The Aryans were not the only ones to arrive - they were then followed by many others - the Macedonian Greeks of Alexander the Great, the Scythians, the Huns and the Islamic empires. Of these, however, the Muslims would be the most resilient and pervasive in influence, bar the Aryans.
By the time Alexander marched back from India to die in Babylon, the Indian subcontinent was dominated mostly by various tribal polities which often vied with each other for supremacy; Buddhist scriptures attest to the existence of near-prevalent interstate conflict as early as the 6th century BCE. It was not until the late 4th century BCE that India was finally unified for the first time in history under the Mauryan dynasty, but even then, their hold on the region was tenuous at best. While Mauryan influence could not extend itself to Lanka and the farthest reaches of the Dravidian south, its control over the tribes of the northwest remained very tenuous, with serious competition from the Seleucid and Bactrian dynasties compromising the totality of Mauryan domination there.

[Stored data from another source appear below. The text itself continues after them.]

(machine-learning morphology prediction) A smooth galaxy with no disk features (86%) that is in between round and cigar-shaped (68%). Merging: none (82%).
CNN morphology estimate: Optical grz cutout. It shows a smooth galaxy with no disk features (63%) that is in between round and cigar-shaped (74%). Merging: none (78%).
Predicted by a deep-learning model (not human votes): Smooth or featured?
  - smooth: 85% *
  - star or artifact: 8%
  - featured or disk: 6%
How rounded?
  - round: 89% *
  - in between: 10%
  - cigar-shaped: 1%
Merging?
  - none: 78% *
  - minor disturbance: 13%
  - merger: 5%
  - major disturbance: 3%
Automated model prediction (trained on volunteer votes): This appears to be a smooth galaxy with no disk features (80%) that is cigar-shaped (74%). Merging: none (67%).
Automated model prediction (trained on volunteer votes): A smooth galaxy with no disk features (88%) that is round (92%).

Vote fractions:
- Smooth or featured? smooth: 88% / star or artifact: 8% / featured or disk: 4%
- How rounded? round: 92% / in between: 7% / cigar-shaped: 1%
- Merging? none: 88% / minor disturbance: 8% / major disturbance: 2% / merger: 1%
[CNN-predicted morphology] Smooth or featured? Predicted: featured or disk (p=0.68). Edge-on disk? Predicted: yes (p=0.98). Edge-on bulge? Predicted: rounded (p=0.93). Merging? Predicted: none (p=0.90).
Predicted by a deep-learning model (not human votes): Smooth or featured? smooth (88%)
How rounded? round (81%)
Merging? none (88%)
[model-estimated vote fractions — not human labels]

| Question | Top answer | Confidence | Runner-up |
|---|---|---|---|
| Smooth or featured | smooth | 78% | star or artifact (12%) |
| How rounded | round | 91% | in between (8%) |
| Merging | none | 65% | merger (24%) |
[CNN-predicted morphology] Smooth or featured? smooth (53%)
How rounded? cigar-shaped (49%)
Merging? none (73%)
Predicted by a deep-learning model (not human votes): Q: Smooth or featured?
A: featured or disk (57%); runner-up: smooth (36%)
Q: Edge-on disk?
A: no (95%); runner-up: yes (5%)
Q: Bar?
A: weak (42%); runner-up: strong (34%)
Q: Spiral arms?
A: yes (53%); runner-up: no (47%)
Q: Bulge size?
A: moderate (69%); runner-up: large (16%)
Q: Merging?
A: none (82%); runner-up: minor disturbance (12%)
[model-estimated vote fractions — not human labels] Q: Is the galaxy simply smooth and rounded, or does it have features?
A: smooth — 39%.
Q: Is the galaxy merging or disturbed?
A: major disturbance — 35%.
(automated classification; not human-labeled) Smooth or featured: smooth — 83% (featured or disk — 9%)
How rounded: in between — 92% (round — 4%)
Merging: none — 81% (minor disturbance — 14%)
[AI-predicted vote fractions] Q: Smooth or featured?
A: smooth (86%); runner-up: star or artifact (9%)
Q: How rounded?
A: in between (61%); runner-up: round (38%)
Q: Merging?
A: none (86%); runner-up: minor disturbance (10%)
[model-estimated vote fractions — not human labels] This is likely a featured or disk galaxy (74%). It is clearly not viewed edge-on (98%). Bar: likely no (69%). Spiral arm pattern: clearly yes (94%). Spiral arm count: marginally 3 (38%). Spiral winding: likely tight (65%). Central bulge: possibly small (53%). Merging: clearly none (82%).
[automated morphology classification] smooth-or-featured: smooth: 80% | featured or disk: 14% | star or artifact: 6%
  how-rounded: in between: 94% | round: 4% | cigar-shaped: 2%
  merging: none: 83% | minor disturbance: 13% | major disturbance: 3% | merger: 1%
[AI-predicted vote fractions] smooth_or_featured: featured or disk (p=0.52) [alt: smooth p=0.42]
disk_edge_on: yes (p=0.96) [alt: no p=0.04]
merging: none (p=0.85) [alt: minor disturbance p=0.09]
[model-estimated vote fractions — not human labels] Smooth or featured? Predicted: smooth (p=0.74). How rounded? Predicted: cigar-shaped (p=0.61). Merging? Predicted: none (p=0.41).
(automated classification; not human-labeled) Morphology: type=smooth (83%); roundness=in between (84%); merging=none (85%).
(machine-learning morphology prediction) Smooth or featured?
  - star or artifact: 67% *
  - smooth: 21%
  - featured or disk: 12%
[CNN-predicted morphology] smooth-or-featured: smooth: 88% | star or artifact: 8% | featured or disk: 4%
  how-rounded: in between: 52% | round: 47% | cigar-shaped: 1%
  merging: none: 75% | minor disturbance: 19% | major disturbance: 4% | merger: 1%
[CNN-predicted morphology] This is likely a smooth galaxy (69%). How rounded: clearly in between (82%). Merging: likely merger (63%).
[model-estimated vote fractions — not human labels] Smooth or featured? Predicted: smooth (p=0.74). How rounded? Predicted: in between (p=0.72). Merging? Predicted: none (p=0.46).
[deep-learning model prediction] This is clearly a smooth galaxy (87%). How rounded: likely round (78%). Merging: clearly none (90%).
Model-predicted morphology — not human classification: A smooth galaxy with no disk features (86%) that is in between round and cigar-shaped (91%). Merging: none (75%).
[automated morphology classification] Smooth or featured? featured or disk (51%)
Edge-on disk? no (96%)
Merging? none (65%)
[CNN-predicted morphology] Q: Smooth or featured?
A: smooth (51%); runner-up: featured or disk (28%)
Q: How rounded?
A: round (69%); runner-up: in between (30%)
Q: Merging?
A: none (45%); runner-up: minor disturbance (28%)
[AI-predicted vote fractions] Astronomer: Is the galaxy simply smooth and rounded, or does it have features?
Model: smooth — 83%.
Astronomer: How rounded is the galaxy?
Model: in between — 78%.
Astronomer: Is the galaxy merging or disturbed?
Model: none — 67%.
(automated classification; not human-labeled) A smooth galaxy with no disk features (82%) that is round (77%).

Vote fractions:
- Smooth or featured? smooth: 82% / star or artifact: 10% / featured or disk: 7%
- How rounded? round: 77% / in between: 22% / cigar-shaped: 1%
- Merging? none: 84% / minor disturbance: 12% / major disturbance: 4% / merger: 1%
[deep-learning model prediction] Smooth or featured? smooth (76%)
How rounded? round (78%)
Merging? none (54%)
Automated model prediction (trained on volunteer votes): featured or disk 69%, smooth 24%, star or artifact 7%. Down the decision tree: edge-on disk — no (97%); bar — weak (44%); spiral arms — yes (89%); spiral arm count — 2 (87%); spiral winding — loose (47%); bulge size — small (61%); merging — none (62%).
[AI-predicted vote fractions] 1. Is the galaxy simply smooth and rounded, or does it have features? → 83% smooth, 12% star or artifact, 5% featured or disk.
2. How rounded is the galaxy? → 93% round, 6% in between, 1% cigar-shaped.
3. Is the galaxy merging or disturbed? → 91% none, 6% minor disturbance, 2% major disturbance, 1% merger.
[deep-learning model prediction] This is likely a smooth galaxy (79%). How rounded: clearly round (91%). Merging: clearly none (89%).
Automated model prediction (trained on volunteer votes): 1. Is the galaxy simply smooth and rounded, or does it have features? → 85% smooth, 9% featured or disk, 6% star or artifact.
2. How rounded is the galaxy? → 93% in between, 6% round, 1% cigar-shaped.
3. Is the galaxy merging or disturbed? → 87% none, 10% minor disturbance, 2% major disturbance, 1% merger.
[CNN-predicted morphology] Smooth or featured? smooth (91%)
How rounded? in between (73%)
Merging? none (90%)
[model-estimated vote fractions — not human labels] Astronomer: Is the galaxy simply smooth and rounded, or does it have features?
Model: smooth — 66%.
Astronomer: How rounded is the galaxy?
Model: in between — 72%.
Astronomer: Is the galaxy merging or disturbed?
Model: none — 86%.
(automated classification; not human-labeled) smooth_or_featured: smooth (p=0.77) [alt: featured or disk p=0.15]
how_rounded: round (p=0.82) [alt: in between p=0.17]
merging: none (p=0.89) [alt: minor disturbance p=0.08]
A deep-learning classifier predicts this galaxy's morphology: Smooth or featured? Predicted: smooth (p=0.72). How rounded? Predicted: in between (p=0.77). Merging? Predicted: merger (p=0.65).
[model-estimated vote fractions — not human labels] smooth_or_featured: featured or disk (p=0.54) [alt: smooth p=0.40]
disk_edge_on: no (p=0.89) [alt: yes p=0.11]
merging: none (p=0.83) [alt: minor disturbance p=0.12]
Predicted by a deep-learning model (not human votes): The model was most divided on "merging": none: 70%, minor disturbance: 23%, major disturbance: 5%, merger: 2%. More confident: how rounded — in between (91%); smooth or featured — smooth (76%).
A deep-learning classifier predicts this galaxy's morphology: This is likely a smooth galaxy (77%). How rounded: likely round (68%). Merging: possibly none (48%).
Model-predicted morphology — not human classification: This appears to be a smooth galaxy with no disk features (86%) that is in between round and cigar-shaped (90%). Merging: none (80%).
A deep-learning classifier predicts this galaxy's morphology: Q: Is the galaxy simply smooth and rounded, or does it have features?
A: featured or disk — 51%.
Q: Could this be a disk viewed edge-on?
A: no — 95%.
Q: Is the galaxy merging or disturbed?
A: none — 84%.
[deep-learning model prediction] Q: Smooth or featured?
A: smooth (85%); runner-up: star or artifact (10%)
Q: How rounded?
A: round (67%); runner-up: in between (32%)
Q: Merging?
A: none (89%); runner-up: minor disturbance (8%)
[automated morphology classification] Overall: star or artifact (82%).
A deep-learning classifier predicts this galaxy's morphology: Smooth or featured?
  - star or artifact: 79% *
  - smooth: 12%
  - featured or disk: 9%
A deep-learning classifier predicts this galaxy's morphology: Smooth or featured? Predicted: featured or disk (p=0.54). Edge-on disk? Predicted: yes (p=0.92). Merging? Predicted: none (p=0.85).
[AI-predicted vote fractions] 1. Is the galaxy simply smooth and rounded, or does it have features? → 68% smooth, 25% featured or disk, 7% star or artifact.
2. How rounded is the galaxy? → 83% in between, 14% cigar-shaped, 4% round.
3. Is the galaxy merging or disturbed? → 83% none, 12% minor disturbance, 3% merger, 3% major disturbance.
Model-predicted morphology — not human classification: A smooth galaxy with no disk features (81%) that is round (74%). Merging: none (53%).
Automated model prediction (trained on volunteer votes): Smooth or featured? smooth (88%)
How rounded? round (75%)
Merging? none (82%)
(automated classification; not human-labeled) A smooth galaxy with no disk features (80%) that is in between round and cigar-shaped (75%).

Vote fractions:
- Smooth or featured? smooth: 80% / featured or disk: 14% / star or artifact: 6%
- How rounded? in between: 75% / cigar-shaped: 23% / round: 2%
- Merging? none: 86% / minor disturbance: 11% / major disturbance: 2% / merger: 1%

For most of the time, the Seleucid and Bactrian overlords of what is present-day Afghanistan and Pakistan did not attempt to fully annex these regions (least of all southern Pakistan, then referred to as Gadruza or Makran, and which was notorious for its arid and inhospitable climate). Instead, while Hellenistic cultural domination extended only to major economic centres, the tribes in the rural areas outside these outposts were left mostly to their own and so continued their ancestors' ways, especially with regards to war and weaponry. These tribal societies, based around a village or a collection of towns ruled over by a local prince or council of elders known as a panchayat were mostly lightly armed with spears — the sword as a weapon was used only by the warrior or kshastriya class — but Indians were also known for being extensive use of archery as well, with longbows crafted out of bamboo or any flexible wood (whether as self bows or composite ones) being the workhorse of all social classes.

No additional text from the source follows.